A jacket that refills your water bottle sounds like science fiction. However, researchers at the University of Texas at Austin have built one. Their water-harvesting jacket uses a specially engineered hydrogel fabric that pulls moisture out of the air. Depending on humidity, the prototype produces 400 to 900 milliliters of drinking water per day. That works out to as much as 30 ounces from thin air.
The clever part is how the textile handles that moisture. Instead of soaking it up like a sponge, the fabric moves captured vapor along quick fiber pathways. The vapor then collects in small, detachable harvesting units. Afterward, those cartridges snap into a foldable collector, where gentle heating releases the water in drinkable form. “Water harvesting from air is usually imagined as a stationary device… Here, we wanted to rethink the form of the technology,” said Guihua Yu. He is a professor in the Walker Department of Mechanical Engineering and the Texas Materials Institute.
A desert-tested record for pulling water from air
The team did not stop at clothing. In a companion project, the researchers built a portable harvesting device around the same biomass-derived hydrogel materials. In field tests, it produced about 1.3 liters of drinking water per day. Notably, it hit that mark in both arid and semi-humid conditions. The trials ran in New Mexico’s Chihuahuan Desert and in Austin, Texas.

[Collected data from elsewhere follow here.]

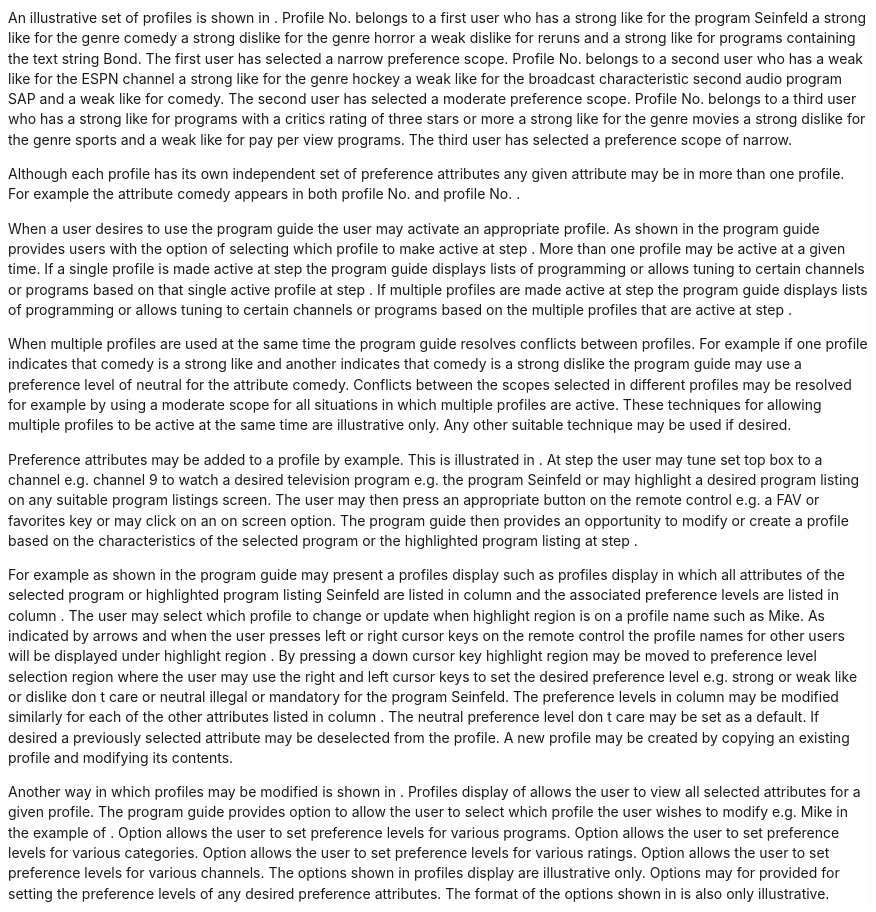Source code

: An illustrative set of profiles is shown in . Profile No. belongs to a first user who has a strong like for the program Seinfeld a strong like for the genre comedy a strong dislike for the genre horror a weak dislike for reruns and a strong like for programs containing the text string Bond. The first user has selected a narrow preference scope. Profile No. belongs to a second user who has a weak like for the ESPN channel a strong like for the genre hockey a weak like for the broadcast characteristic second audio program SAP and a weak like for comedy. The second user has selected a moderate preference scope. Profile No. belongs to a third user who has a strong like for programs with a critics rating of three stars or more a strong like for the genre movies a strong dislike for the genre sports and a weak like for pay per view programs. The third user has selected a preference scope of narrow.

Although each profile has its own independent set of preference attributes any given attribute may be in more than one profile. For example the attribute comedy appears in both profile No. and profile No. .

When a user desires to use the program guide the user may activate an appropriate profile. As shown in the program guide provides users with the option of selecting which profile to make active at step . More than one profile may be active at a given time. If a single profile is made active at step the program guide displays lists of programming or allows tuning to certain channels or programs based on that single active profile at step . If multiple profiles are made active at step the program guide displays lists of programming or allows tuning to certain channels or programs based on the multiple profiles that are active at step .

When multiple profiles are used at the same time the program guide resolves conflicts between profiles. For example if one profile indicates that comedy is a strong like and another indicates that comedy is a strong dislike the program guide may use a preference level of neutral for the attribute comedy. Conflicts between the scopes selected in different profiles may be resolved for example by using a moderate scope for all situations in which multiple profiles are active. These techniques for allowing multiple profiles to be active at the same time are illustrative only. Any other suitable technique may be used if desired.

Preference attributes may be added to a profile by example. This is illustrated in . At step the user may tune set top box to a channel e.g. channel 9 to watch a desired television program e.g. the program Seinfeld or may highlight a desired program listing on any suitable program listings screen. The user may then press an appropriate button on the remote control e.g. a FAV or favorites key or may click on an on screen option. The program guide then provides an opportunity to modify or create a profile based on the characteristics of the selected program or the highlighted program listing at step .

For example as shown in the program guide may present a profiles display such as profiles display in which all attributes of the selected program or highlighted program listing Seinfeld are listed in column and the associated preference levels are listed in column . The user may select which profile to change or update when highlight region is on a profile name such as Mike. As indicated by arrows and when the user presses left or right cursor keys on the remote control the profile names for other users will be displayed under highlight region . By pressing a down cursor key highlight region may be moved to preference level selection region where the user may use the right and left cursor keys to set the desired preference level e.g. strong or weak like or dislike don t care or neutral illegal or mandatory for the program Seinfeld. The preference levels in column may be modified similarly for each of the other attributes listed in column . The neutral preference level don t care may be set as a default. If desired a previously selected attribute may be deselected from the profile. A new profile may be created by copying an existing profile and modifying its contents.

Another way in which profiles may be modified is shown in . Profiles display of allows the user to view all selected attributes for a given profile. The program guide provides option to allow the user to select which profile the user wishes to modify e.g. Mike in the example of . Option allows the user to set preference levels for various programs. Option allows the user to set preference levels for various categories. Option allows the user to set preference levels for various ratings. Option allows the user to set preference levels for various channels. The options shown in profiles display are illustrative only. Options may for provided for setting the preference levels of any desired preference attributes. The format of the options shown in is also only illustrative.
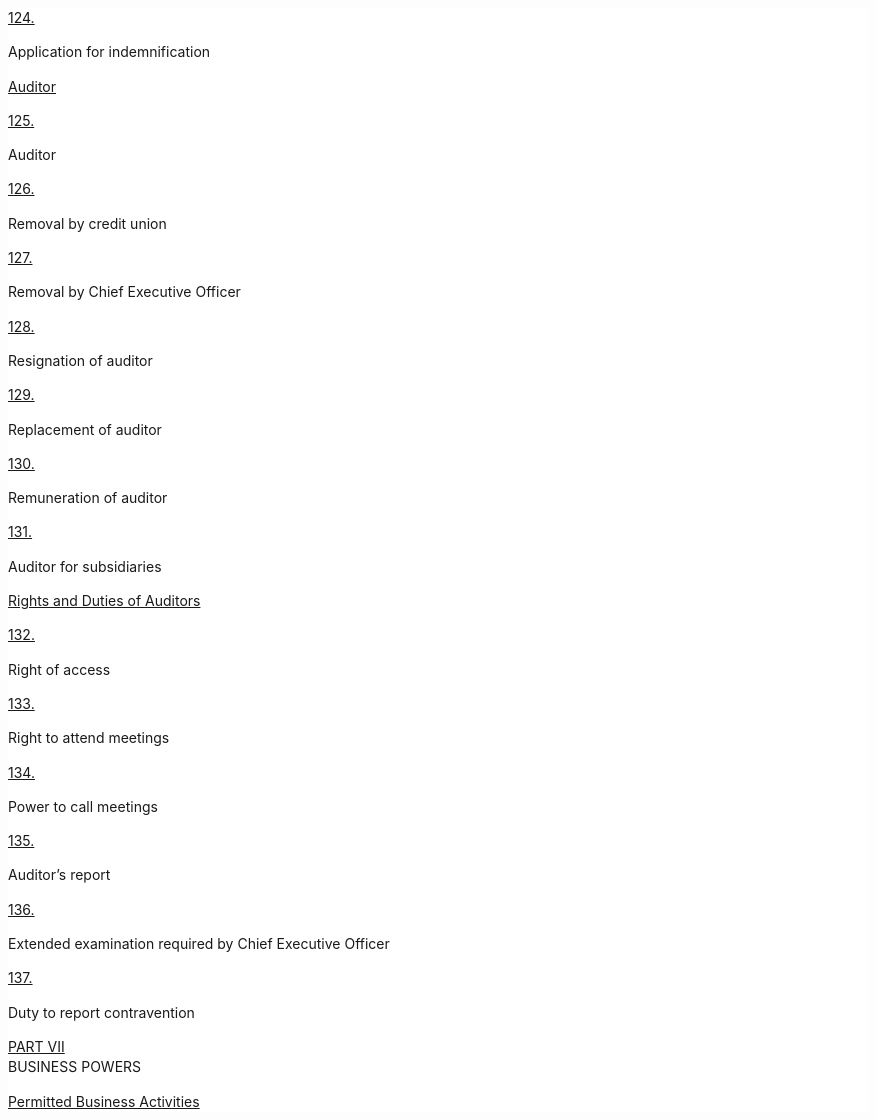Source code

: [124\.](#BK155)

Application for indemnification

[Auditor](#BK156)

[125\.](#BK157)

Auditor

[126\.](#BK158)

Removal by credit union

[127\.](#BK159)

Removal by Chief Executive Officer

[128\.](#BK160)

Resignation of auditor

[129\.](#BK161)

Replacement of auditor

[130\.](#BK162)

Remuneration of auditor

[131\.](#BK163)

Auditor for subsidiaries

[Rights and Duties of Auditors](#BK164)

[132\.](#BK165)

Right of access

[133\.](#BK166)

Right to attend meetings

[134\.](#BK167)

Power to call meetings

[135\.](#BK168)

Auditor’s report

[136\.](#BK169)

Extended examination required by Chief Executive Officer

[137\.](#BK170)

Duty to report contravention

[PART VII](#BK171)  
BUSINESS POWERS

[Permitted Business Activities](#BK172)
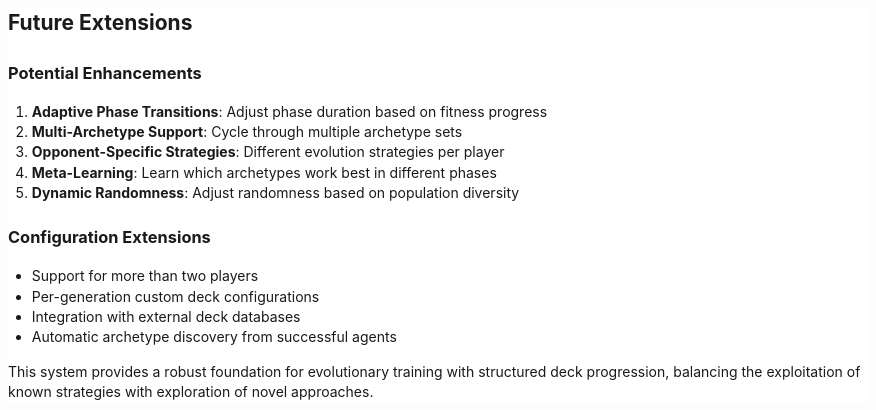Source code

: ## Future Extensions

### Potential Enhancements
1. **Adaptive Phase Transitions**: Adjust phase duration based on fitness progress
2. **Multi-Archetype Support**: Cycle through multiple archetype sets
3. **Opponent-Specific Strategies**: Different evolution strategies per player
4. **Meta-Learning**: Learn which archetypes work best in different phases
5. **Dynamic Randomness**: Adjust randomness based on population diversity

### Configuration Extensions
- Support for more than two players
- Per-generation custom deck configurations
- Integration with external deck databases
- Automatic archetype discovery from successful agents

This system provides a robust foundation for evolutionary training with structured deck progression, balancing the exploitation of known strategies with exploration of novel approaches. 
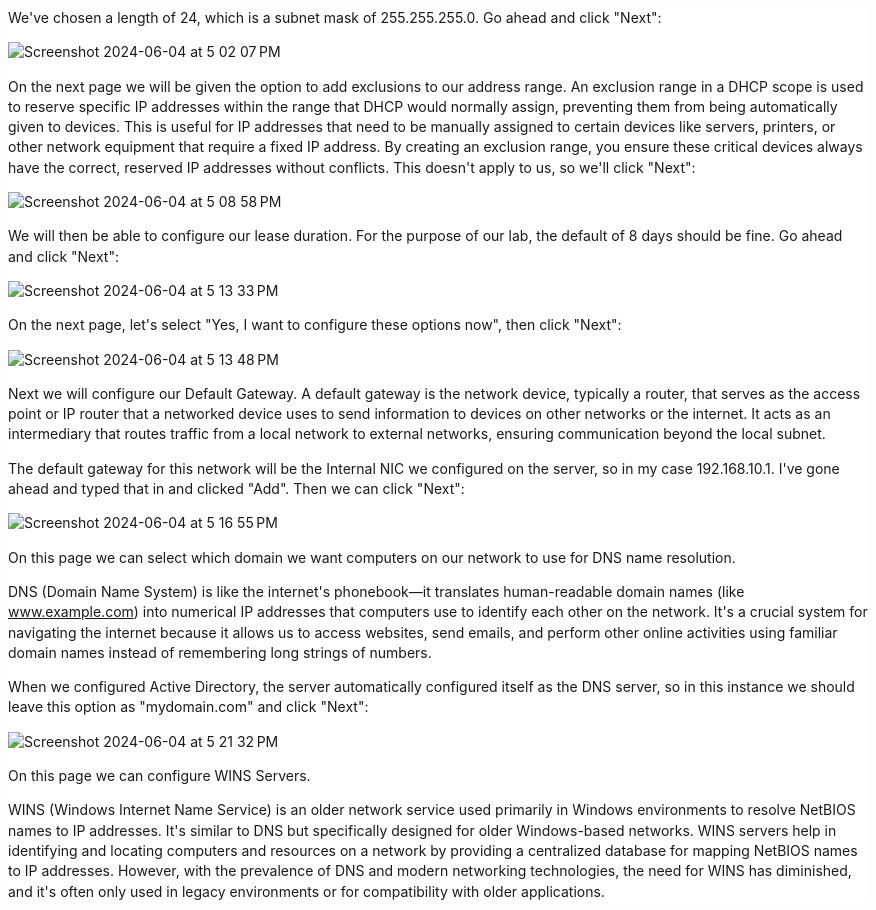 We've chosen a length of 24, which is a subnet mask of 255.255.255.0. Go ahead and click "Next":

<img width="1440" alt="Screenshot 2024-06-04 at 5 02 07 PM" src="https://github.com/wallimans/Home-Lab/assets/170472167/2df43520-7905-407a-ad30-46d0914dc8e8">

On the next page we will be given the option to add exclusions to our address range. An exclusion range in a DHCP scope is used to reserve specific IP addresses within the range that DHCP would normally assign, preventing them from being automatically given to devices. This is useful for IP addresses that need to be manually assigned to certain devices like servers, printers, or other network equipment that require a fixed IP address. By creating an exclusion range, you ensure these critical devices always have the correct, reserved IP addresses without conflicts. This doesn't apply to us, so we'll click "Next":

<img width="1440" alt="Screenshot 2024-06-04 at 5 08 58 PM" src="https://github.com/wallimans/Home-Lab/assets/170472167/f6f00e72-1e1b-43ff-967c-610aa34e2765">

We will then be able to configure our lease duration. For the purpose of our lab, the default of 8 days should be fine. Go ahead and click "Next":

<img width="1440" alt="Screenshot 2024-06-04 at 5 13 33 PM" src="https://github.com/wallimans/Home-Lab/assets/170472167/f1b3df62-67d0-40cd-baec-0a85cb1b7067">

On the next page, let's select "Yes, I want to configure these options now", then click "Next":

<img width="1440" alt="Screenshot 2024-06-04 at 5 13 48 PM" src="https://github.com/wallimans/Home-Lab/assets/170472167/18adb91c-3125-4af2-9293-efddd464feb3">

Next we will configure our Default Gateway. A default gateway is the network device, typically a router, that serves as the access point or IP router that a networked device uses to send information to devices on other networks or the internet. It acts as an intermediary that routes traffic from a local network to external networks, ensuring communication beyond the local subnet.

The default gateway for this network will be the Internal NIC we configured on the server, so in my case 192.168.10.1. I've gone ahead and typed that in and clicked "Add". Then we can click "Next":

<img width="1440" alt="Screenshot 2024-06-04 at 5 16 55 PM" src="https://github.com/wallimans/Home-Lab/assets/170472167/93b9b28f-457d-4110-aa4e-a216f7bb76e6">

On this page we can select which domain we want computers on our network to use for DNS name resolution.

DNS (Domain Name System) is like the internet's phonebook—it translates human-readable domain names (like www.example.com) into numerical IP addresses that computers use to identify each other on the network. It's a crucial system for navigating the internet because it allows us to access websites, send emails, and perform other online activities using familiar domain names instead of remembering long strings of numbers.

When we configured Active Directory, the server automatically configured itself as the DNS server, so in this instance we should leave this option as "mydomain.com" and click "Next":

<img width="1440" alt="Screenshot 2024-06-04 at 5 21 32 PM" src="https://github.com/wallimans/Home-Lab/assets/170472167/81920215-d1c6-4a1d-9fe7-a48d6c28d1f2">

On this page we can configure WINS Servers.

WINS (Windows Internet Name Service) is an older network service used primarily in Windows environments to resolve NetBIOS names to IP addresses. It's similar to DNS but specifically designed for older Windows-based networks. WINS servers help in identifying and locating computers and resources on a network by providing a centralized database for mapping NetBIOS names to IP addresses. However, with the prevalence of DNS and modern networking technologies, the need for WINS has diminished, and it's often only used in legacy environments or for compatibility with older applications.
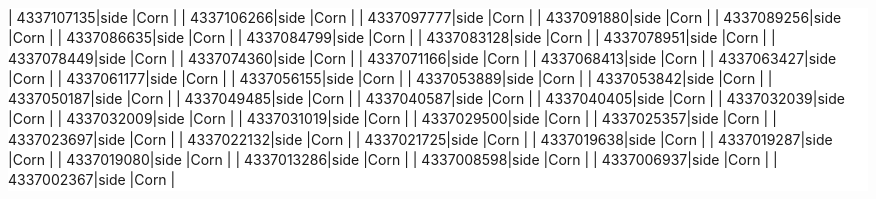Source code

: | 4337107135|side    |Corn                             |
| 4337106266|side    |Corn                             |
| 4337097777|side    |Corn                             |
| 4337091880|side    |Corn                             |
| 4337089256|side    |Corn                             |
| 4337086635|side    |Corn                             |
| 4337084799|side    |Corn                             |
| 4337083128|side    |Corn                             |
| 4337078951|side    |Corn                             |
| 4337078449|side    |Corn                             |
| 4337074360|side    |Corn                             |
| 4337071166|side    |Corn                             |
| 4337068413|side    |Corn                             |
| 4337063427|side    |Corn                             |
| 4337061177|side    |Corn                             |
| 4337056155|side    |Corn                             |
| 4337053889|side    |Corn                             |
| 4337053842|side    |Corn                             |
| 4337050187|side    |Corn                             |
| 4337049485|side    |Corn                             |
| 4337040587|side    |Corn                             |
| 4337040405|side    |Corn                             |
| 4337032039|side    |Corn                             |
| 4337032009|side    |Corn                             |
| 4337031019|side    |Corn                             |
| 4337029500|side    |Corn                             |
| 4337025357|side    |Corn                             |
| 4337023697|side    |Corn                             |
| 4337022132|side    |Corn                             |
| 4337021725|side    |Corn                             |
| 4337019638|side    |Corn                             |
| 4337019287|side    |Corn                             |
| 4337019080|side    |Corn                             |
| 4337013286|side    |Corn                             |
| 4337008598|side    |Corn                             |
| 4337006937|side    |Corn                             |
| 4337002367|side    |Corn                             |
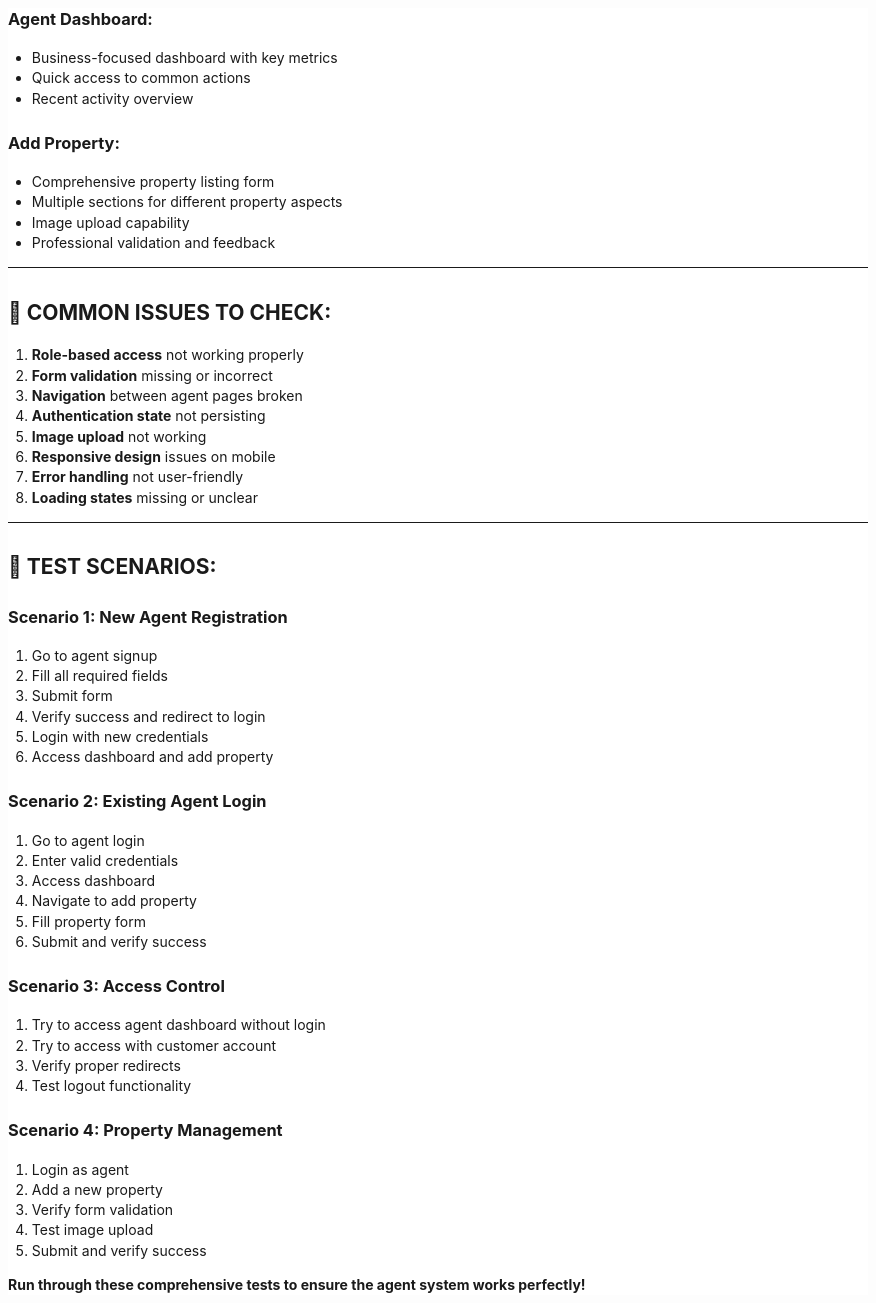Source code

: ### **Agent Dashboard:**
- Business-focused dashboard with key metrics
- Quick access to common actions
- Recent activity overview

### **Add Property:**
- Comprehensive property listing form
- Multiple sections for different property aspects
- Image upload capability
- Professional validation and feedback

---

## **🚨 COMMON ISSUES TO CHECK:**

1. **Role-based access** not working properly
2. **Form validation** missing or incorrect
3. **Navigation** between agent pages broken
4. **Authentication state** not persisting
5. **Image upload** not working
6. **Responsive design** issues on mobile
7. **Error handling** not user-friendly
8. **Loading states** missing or unclear

---

## **📝 TEST SCENARIOS:**

### **Scenario 1: New Agent Registration**
1. Go to agent signup
2. Fill all required fields
3. Submit form
4. Verify success and redirect to login
5. Login with new credentials
6. Access dashboard and add property

### **Scenario 2: Existing Agent Login**
1. Go to agent login
2. Enter valid credentials
3. Access dashboard
4. Navigate to add property
5. Fill property form
6. Submit and verify success

### **Scenario 3: Access Control**
1. Try to access agent dashboard without login
2. Try to access with customer account
3. Verify proper redirects
4. Test logout functionality

### **Scenario 4: Property Management**
1. Login as agent
2. Add a new property
3. Verify form validation
4. Test image upload
5. Submit and verify success

**Run through these comprehensive tests to ensure the agent system works perfectly!**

The efficiency numbers explain the excitement. The system yields about 4.3 liters of water per kilogram of moisture-capturing material each day. According to the university, that is a three- to ten-fold improvement over conventional materials at scale. It also sets a record for atmospheric water harvesting. “This is a big stride toward practical atmospheric water harvesting,” said Weixin Guan, the study’s lead author.
From emergency kits to camping gear
Because the textile is flexible, the same material could move beyond jackets into backpacks, tents, and other gear. The researchers point to emergency medical response, remote work sites, and outdoor recreation as early use cases. The findings appear in two journals. Science Advances carries the textile research, while Nature Water details the portable device.
Clothing keeps absorbing jobs that once required dedicated machines. Sony already sells the Reon Pocket Pro, a wearable air cooler. Meanwhile, UT Austin’s fabric points toward apparel that hydrates you too. For hikers, soldiers, and disaster crews, the next survival tool might simply be something you put on.